O milagre do capeta

Para que uma pessoa seja considerada oficialmente santa pelo Vaticano, o beato deve fazer um milagre. Madre Paulina foi considerada santa por um milagre a ela atribuído que teria ocorrido em Imbituba, cidade catarinense. Quando uma cura é constatada, mas não explicada pela medicina, ela é chamada pelos católicos de milagre. A medicina a chama de cura sem explicação, segundo a lógica da medicina. E os católicos chamam isso de milagre.

No Vaticano, ao contrário do que alguns desavisados possam pensar, há muito ceticismo, pouca propensão ao reconhecimento de milagres. A igreja católica do Vaticano, ao contrário de alguns católicos credulões, não é de ficar vendo milagre onde muitos o veem. Conheci um padre espanhol que ajudava o então cardeal Ratzinger, hoje Bento 16, na congregação para a doutrina da fé, ex-santo ofício. Ele até ria da quantidade de aparições atribuídas a Nossa Senhora anualmente pelo mundo. “Coisa de gente enlouquecida”, dizia o simpático sacerdote carmelitano.

A igreja católica reconhece a existência de milagres, curas sem explicação, mas é bastante cauta nisso. Em Lourdes, na França, há uma comissão composta por médicos leigos que analisam os supostos milagres atribuídos a Nossa Senhora. O que seria um milagre, uma cura sem explicação? Uma intervenção direta de Deus. Para os católicos, Deus age sempre, pelas mãos dos bons médicos. Graça e trabalho humano caminham juntos. Milagre é uma ação direta em benefício de uma pessoa.

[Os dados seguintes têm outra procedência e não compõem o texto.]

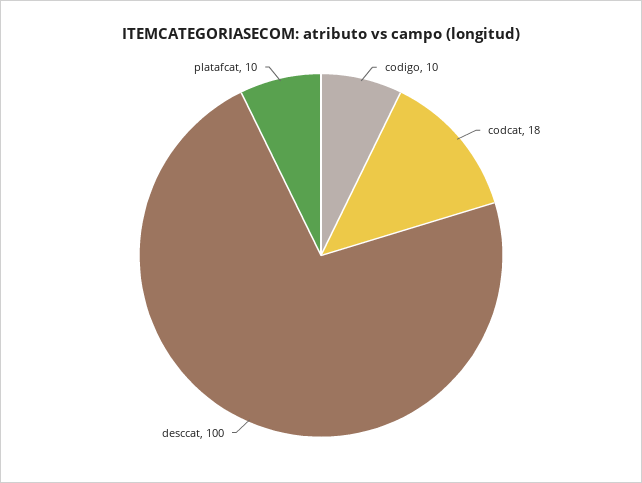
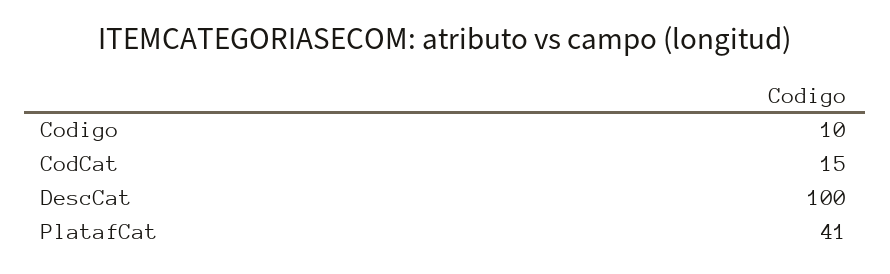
codcat: 18 -> 15
platafcat: 10 -> 41

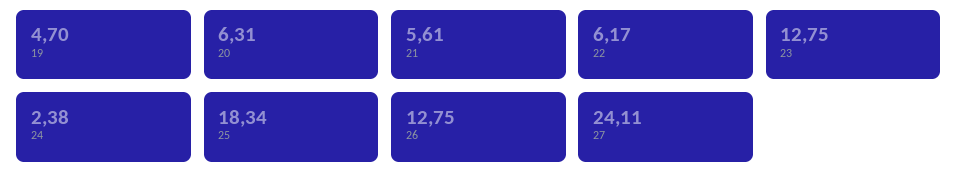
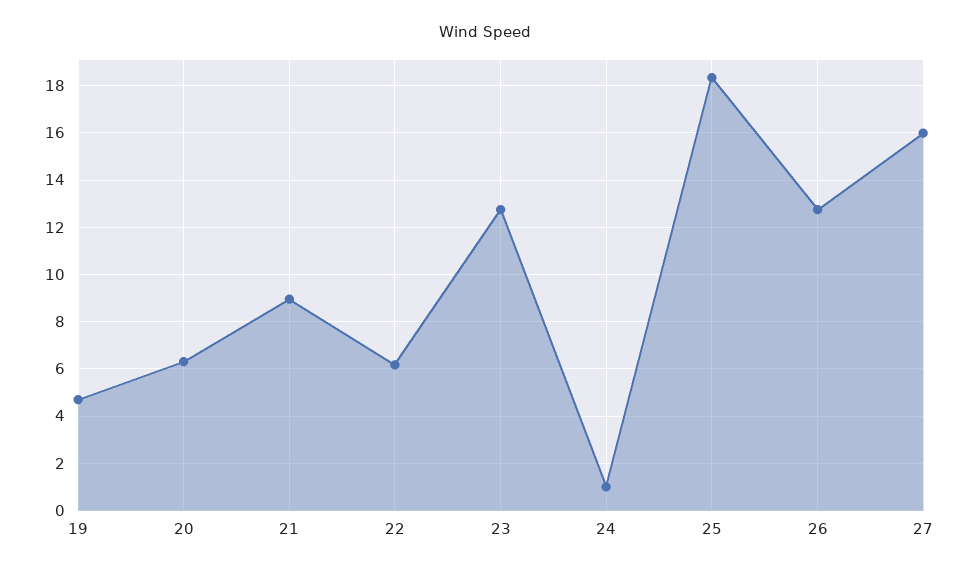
21: 5.61 -> 9
24: 2.38 -> 1
27: 24.11 -> 16

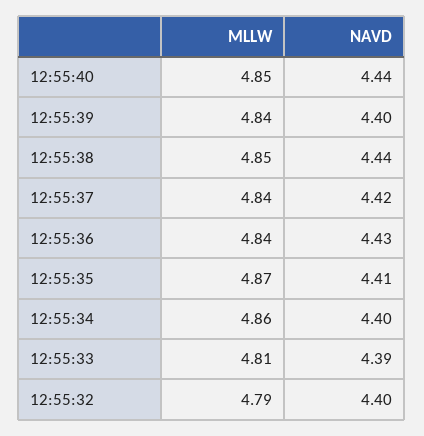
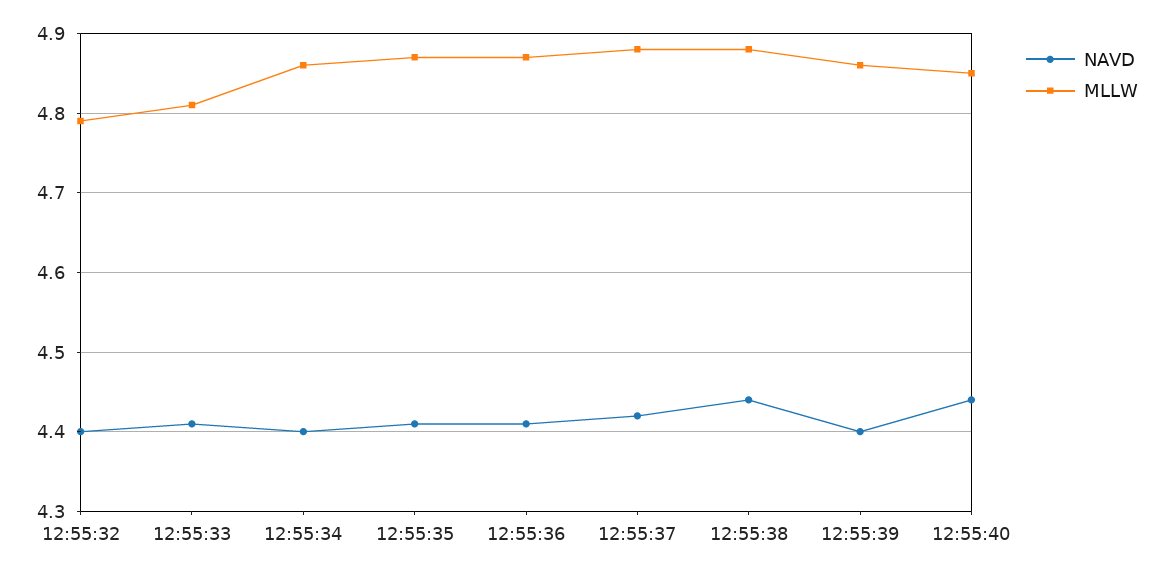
MLLW, 12:55:39: 4.84 -> 4.86
MLLW, 12:55:38: 4.85 -> 4.88
MLLW, 12:55:37: 4.84 -> 4.88
MLLW, 12:55:36: 4.84 -> 4.87
NAVD, 12:55:36: 4.43 -> 4.41
NAVD, 12:55:33: 4.39 -> 4.41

E o capeta, onde entra nesse contraponto? Ora, nos evangelhos há relatos sobre conflitos entre Jesus e o capeta, ou os capetas, espécie de quadrilha infernal. Em Roma, certa vez, entrevistei para uma revista mexicana, com a qual colaborei como jornalista freelance, um sacerdote exorcista. Padre Gabriele Amorth fazia exorcismos das 9 às 17 horas, diariamente, na diocese de Roma. Um homem bem humorado.

As entrevistas que fiz com políticos tiveram pouca audiência, mas a com o exorcista foi um sucesso. Outras revistas a compraram, até nos EUA. “O diabo não é ateu. Tem fé, muita fé”, dizia o sacerdote, explicando que não basta acreditar em Deus (“até o diabo acredita em Deus”), é preciso “confiar no amor de Deus, entregando-se a ele”.

Percebendo a falta de explicação científica para o fenômeno do menino baiano de dois anos, com mais de quarenta agulhas pelo corpo, lembrei do exorcista romano. Assim como existem milagres de Deus, benéficos para as pessoas, devem existir, também, milagres do capeta, maléficos para as pessoas, como introduzir quarenta agulhas no corpo de uma criancinha. Os católicos não acreditam no demônio, no sentido de prestar-lhe devoção. Sabem, também, que 99% dos fenômenos atribuídos ao capeta são apropriação indébita. Sobra 1% de espaço para os milagres do capeta, dentre eles, quem sabe, encher de agulhas o corpo de uma criancinha. Enquanto a ciência (medicina e polícia, investigação policial) não me livrar desta dúvida, vou ficar pensando no meu amigo Gabriele Amorth, o exorcista. Ao menos isso é mais racional do que crer na eca natalina do Papai Noel.